First let me say it is nice when someone disagrees without being disagreeable. I appreciate that.
The quote above is an example of what I said earlier, "all of the old philosophers were never careful to identify and distinguish the difference between percepts (direct consciousness) and concepts (the identification of entities, events, and ideas...." I think Aquinas did have "perception" in mind when he used the term "apprehension." Other philosophers sometimes refer to perception as simple or immediate apprehension.
My point was that "1) the fact of its existence and 2) the fact of its essence or nature," are the very things perception does not provide. The "interpretation" of perception, that is, the assigning of an identity to what is perceived is at the conceptual level.
For example, I perceive a red circular patch. That perception provides nothing in itself except the fact of the percept. It is at the conceptual level that one can say, "I just rubbed my eyes, and the pressure produced the "red" spot," or "I've been looking at that green circle and the red spot is just the reaction of looking away now at the white wall," or, "I see an apple."
So even the "existence" of what is perceived is not directly perceived, nor can it be until what is perceived is identified. Again, I say, at the perceptual level, we know nothing.
Hank
This is the problem, as i see it anyway, of so many of the discussions here, not willing to understand how one arrived at the concept in the first place and then acting like it is some reified something out there waiting to be discovered. Assmptions Rule!
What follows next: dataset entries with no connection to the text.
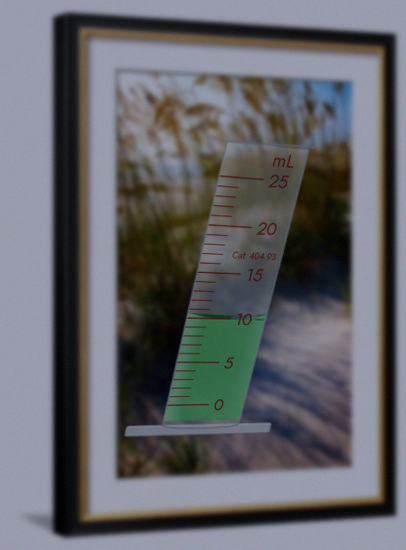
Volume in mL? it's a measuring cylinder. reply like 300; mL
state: 10; mL
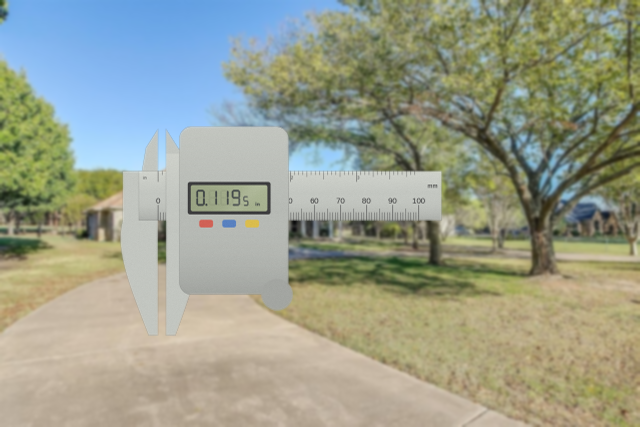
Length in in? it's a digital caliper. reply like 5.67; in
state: 0.1195; in
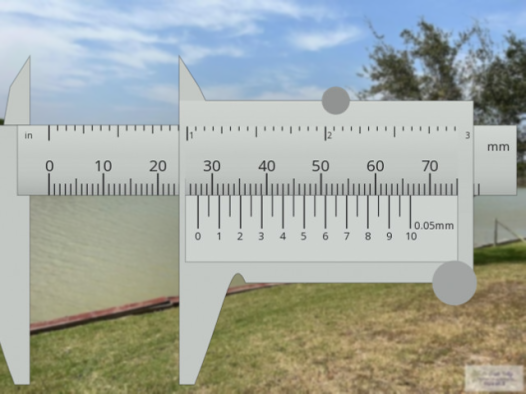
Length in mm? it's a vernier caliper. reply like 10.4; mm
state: 27.4; mm
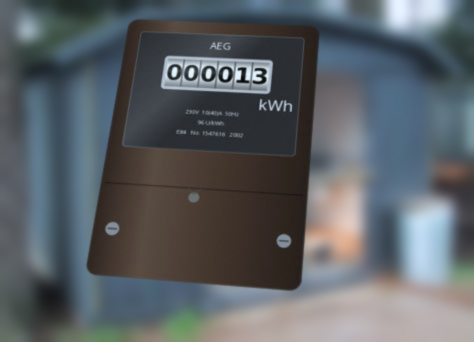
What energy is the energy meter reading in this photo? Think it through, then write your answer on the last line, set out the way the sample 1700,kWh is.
13,kWh
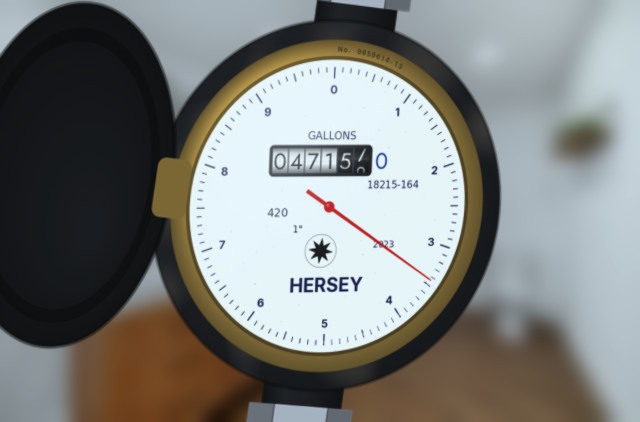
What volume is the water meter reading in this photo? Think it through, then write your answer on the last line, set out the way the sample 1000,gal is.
471573.4,gal
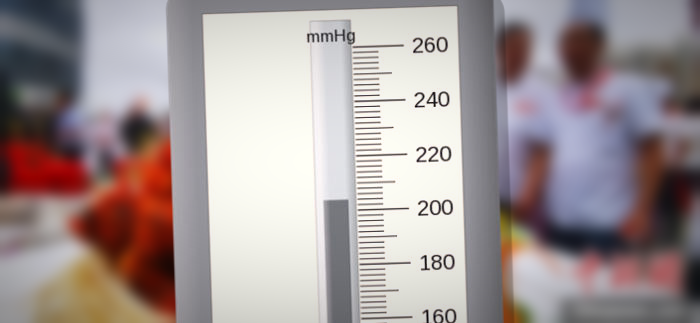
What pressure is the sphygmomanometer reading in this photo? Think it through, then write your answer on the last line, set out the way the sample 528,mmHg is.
204,mmHg
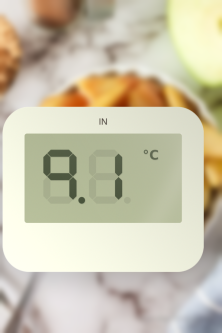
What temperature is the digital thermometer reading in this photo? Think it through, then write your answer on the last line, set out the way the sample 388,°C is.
9.1,°C
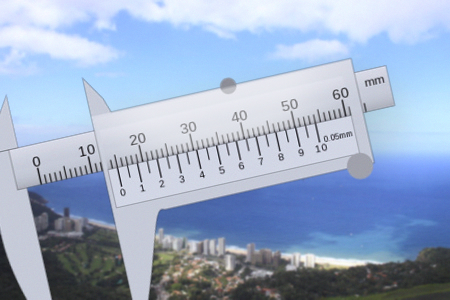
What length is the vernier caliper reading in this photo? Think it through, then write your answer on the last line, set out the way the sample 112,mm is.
15.0,mm
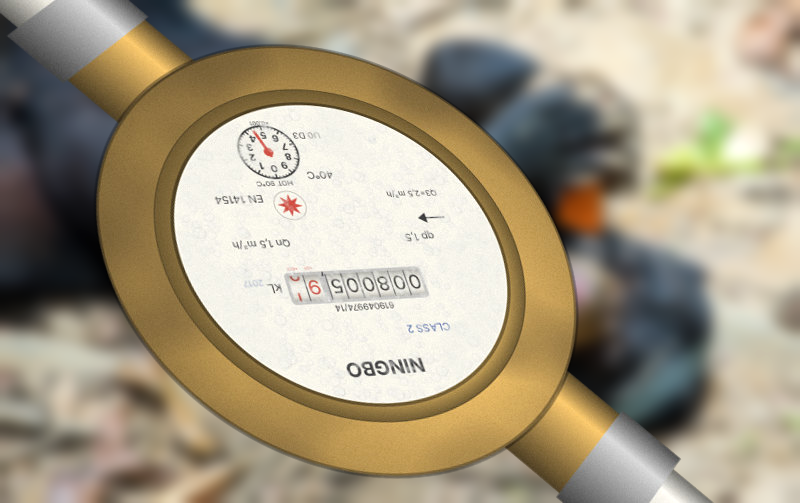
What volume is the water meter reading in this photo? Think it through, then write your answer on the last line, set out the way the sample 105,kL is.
8005.914,kL
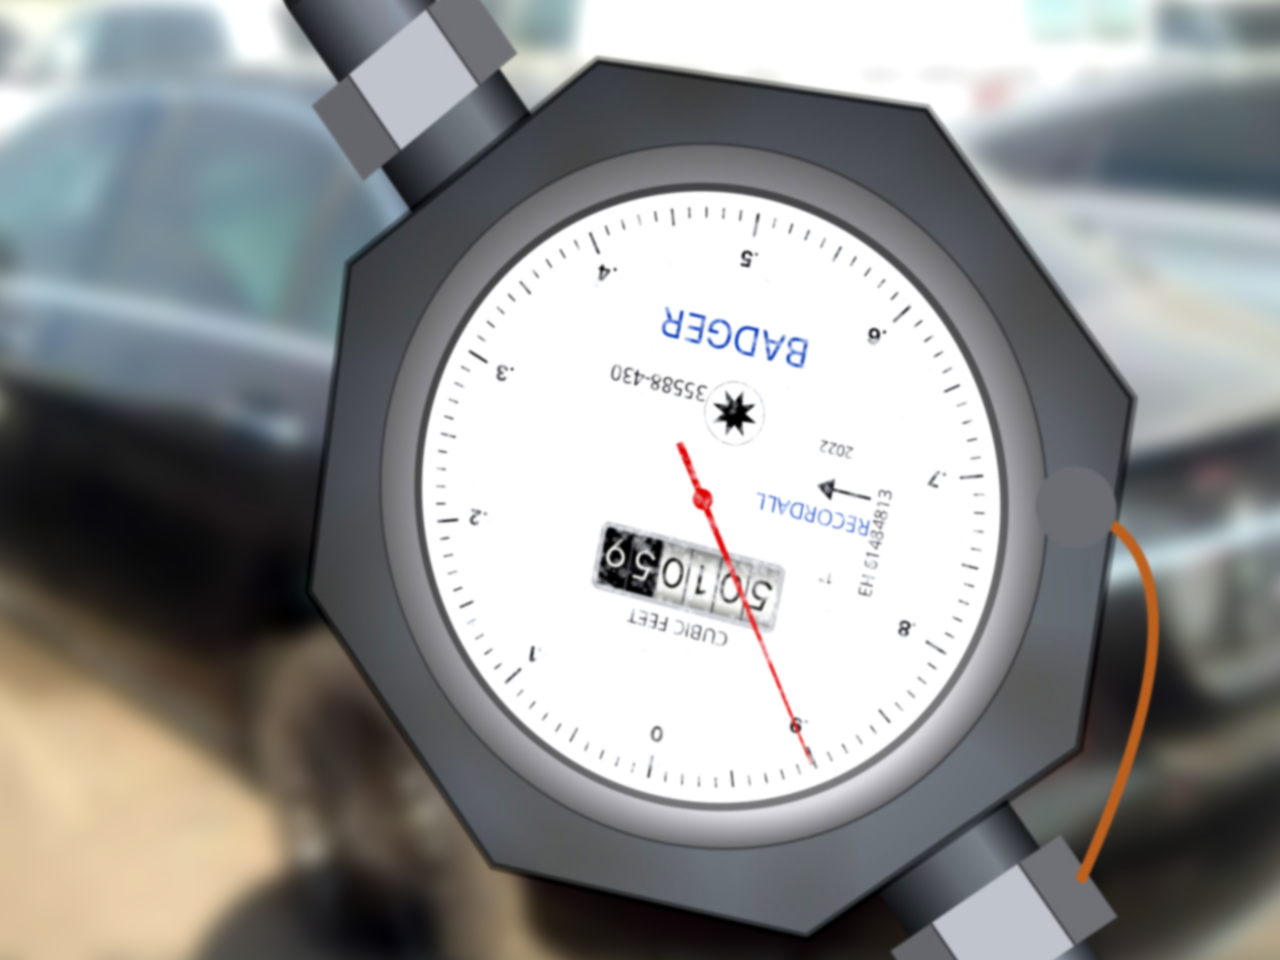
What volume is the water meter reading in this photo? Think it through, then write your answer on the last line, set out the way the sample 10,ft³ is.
501058.90,ft³
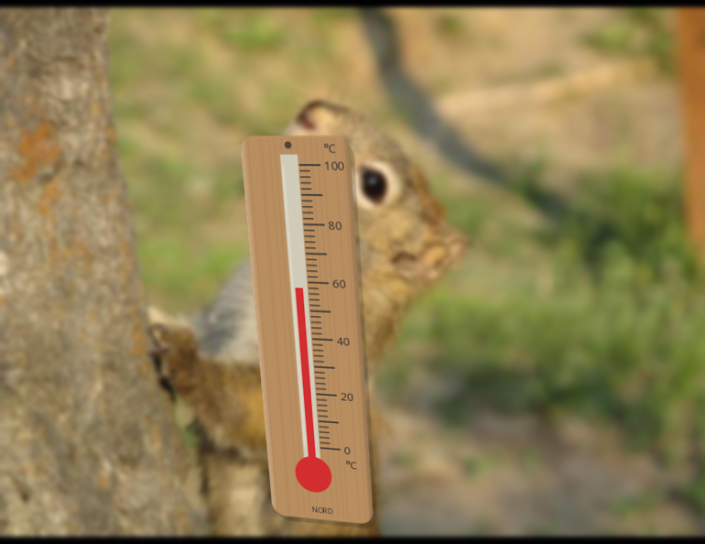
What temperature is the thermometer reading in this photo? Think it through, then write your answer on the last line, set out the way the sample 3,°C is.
58,°C
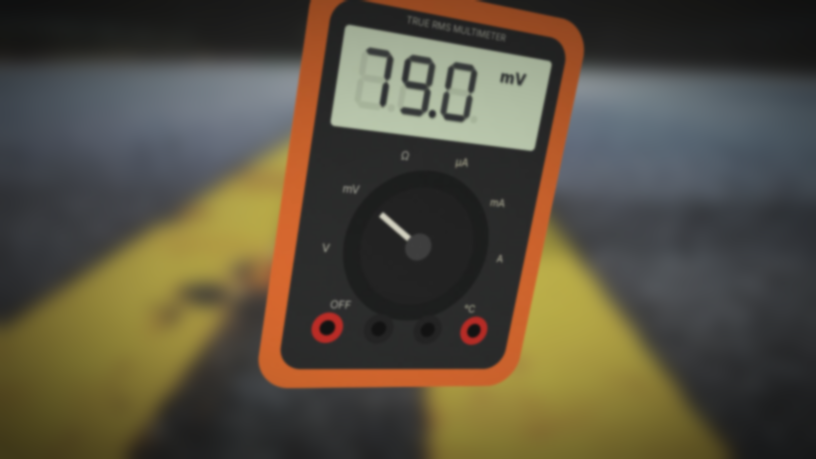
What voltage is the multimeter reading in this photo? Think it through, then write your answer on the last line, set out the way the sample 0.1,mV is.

Thanks for the ping thinktwice, it was well worth it.
As what?
Again, I say, at the perceptual level, we know nothing.
Then how do we know anything? Are you a nominalist? I honestly don't understand your point.
Aquinas would identify the apprehension of existence and essence (which includes composition [the substantial unity of this particular thing] and division [this thing is not that thing]) as the "first act of the mind."